### What the task asks
All of the data goes into your copy exactly as written. Images do not.

### Data provided
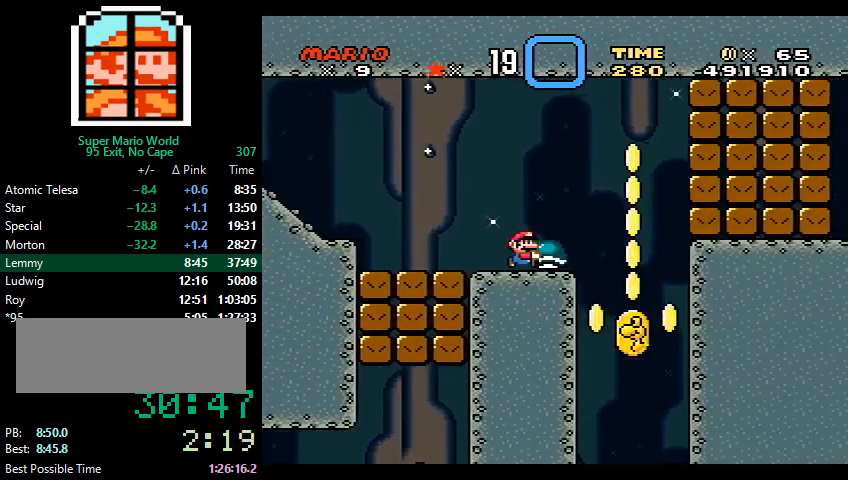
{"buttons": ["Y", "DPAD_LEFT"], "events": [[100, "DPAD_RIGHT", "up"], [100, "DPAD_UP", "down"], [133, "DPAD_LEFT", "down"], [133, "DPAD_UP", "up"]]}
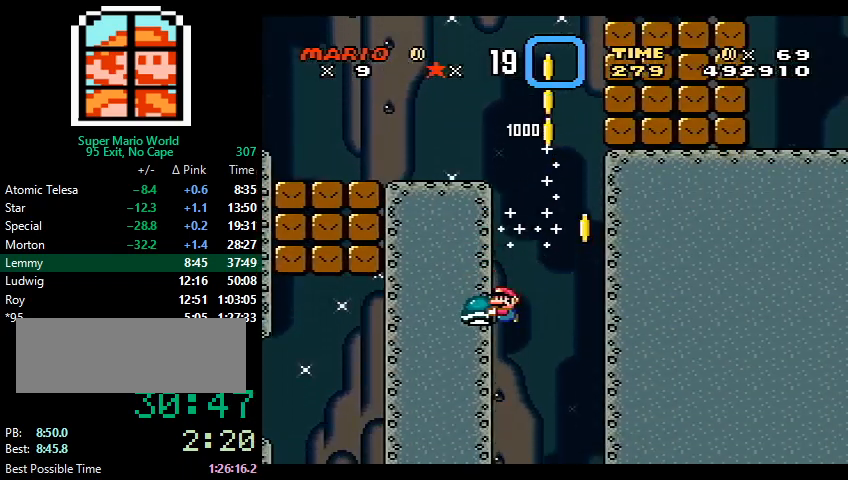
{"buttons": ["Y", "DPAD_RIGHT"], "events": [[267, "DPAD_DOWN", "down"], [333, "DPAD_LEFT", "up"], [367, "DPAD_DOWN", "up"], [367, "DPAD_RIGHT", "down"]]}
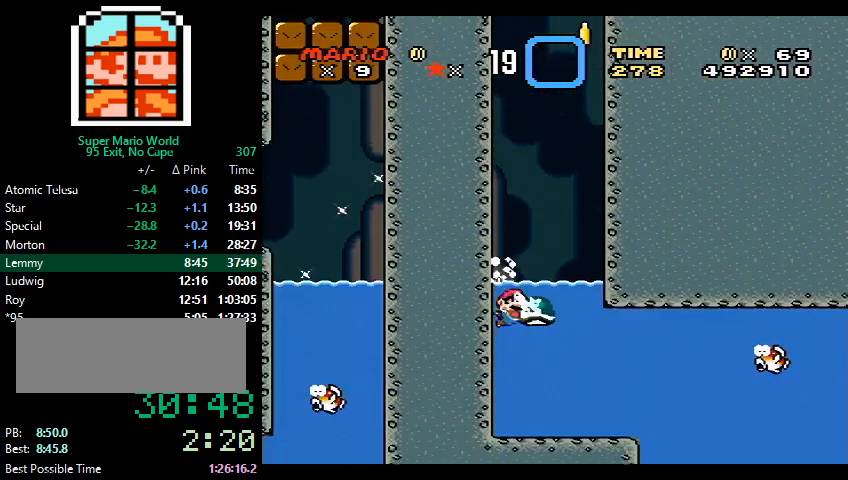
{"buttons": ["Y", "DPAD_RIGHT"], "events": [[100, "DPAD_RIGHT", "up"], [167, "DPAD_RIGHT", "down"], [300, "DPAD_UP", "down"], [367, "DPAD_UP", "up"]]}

### Task output
{"buttons": ["Y", "DPAD_LEFT"], "events": [[100, "DPAD_RIGHT", "up"], [100, "DPAD_UP", "down"], [133, "DPAD_LEFT", "down"], [133, "DPAD_UP", "up"]]}
{"buttons": ["Y", "DPAD_RIGHT"], "events": [[267, "DPAD_DOWN", "down"], [333, "DPAD_LEFT", "up"], [367, "DPAD_DOWN", "up"], [367, "DPAD_RIGHT", "down"]]}
{"buttons": ["Y", "DPAD_RIGHT"], "events": [[100, "DPAD_RIGHT", "up"], [167, "DPAD_RIGHT", "down"], [300, "DPAD_UP", "down"], [367, "DPAD_UP", "up"]]}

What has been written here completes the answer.